Australia's Optus contacts customers caught in cyber attack

FILE PHOTO: A woman uses her mobile phone as she walks past in front of an Optus shop in Sydney, Australia, February 8, 2018. REUTERS/Daniel Munoz/File Photo

(Reuters) - Australia's number two telecommunications company, Optus, said on Saturday it was contacting customers about a cyberattack that accessed personal details of up to 10 million customers, in one of Australia's biggest cybersecurity breaches.

Chief executive Kelly Bayer Rosmarin said on Friday she was angry and sorry that an offshore-based entity had broken into the company's database of customer information, accessing home addresses, drivers licence and passport numbers of the equivalent to 40% of Australia's population.

In an update on Saturday, the company, owned by Singapore Telecommunications Ltd, said it was contacting "all customers to notify them of the previously announced cyberattack’s impact, if any, on their personal details".

"We will begin with customers whose ID document number may have been compromised, all of whom will be notified by today. We will notify customers who have had no impacts last," it said in a statement. "No passwords or financial details have been compromised."
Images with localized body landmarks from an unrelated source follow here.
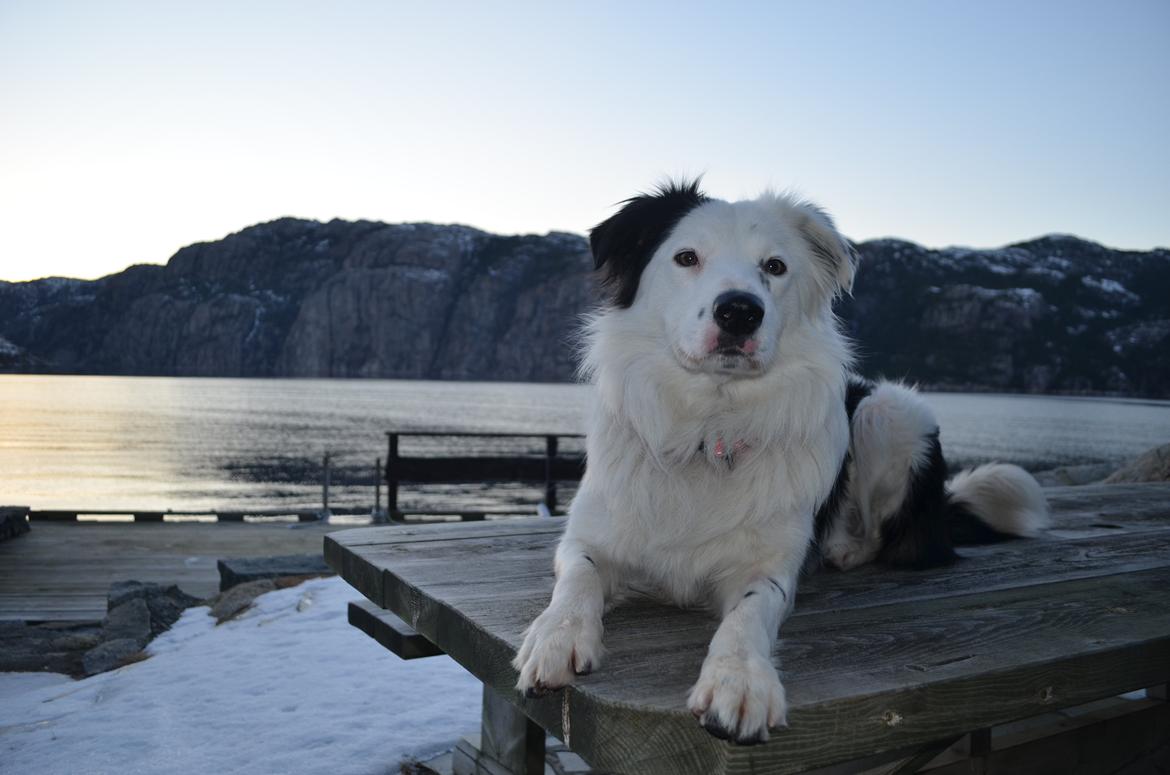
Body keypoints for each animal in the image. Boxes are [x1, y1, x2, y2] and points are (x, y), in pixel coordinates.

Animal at [514, 180, 1053, 749]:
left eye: (774, 267)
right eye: (686, 257)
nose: (739, 311)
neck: (710, 429)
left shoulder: (769, 567)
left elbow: (750, 611)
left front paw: (739, 679)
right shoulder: (586, 538)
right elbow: (578, 579)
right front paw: (557, 636)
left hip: (888, 411)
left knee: (880, 533)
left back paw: (840, 548)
Optus has said corporate customers appeared unaffected by the "sophisticated" hack, which it initially informed customers about on Thursday.

The Sydney Morning Herald on Saturday reported Optus was probing a threat to sell millions of customers’ personal information online unless the company paid $1 million in cryptocurrency to the hackers.

Asked about the report, an Australian Federal Police spokesperson told Reuters that police were aware of reports alleging stolen Optus customer data and credentials may be being sold through a number of forums "including the dark web".

Optus said as the attack was under police investigation it "cannot comment on certain aspects of the incident".

The company, declining to give details of how the attacker breached its security, has said the attacker's IP address - the unique identifier of a computer - appeared to move between countries in Europe.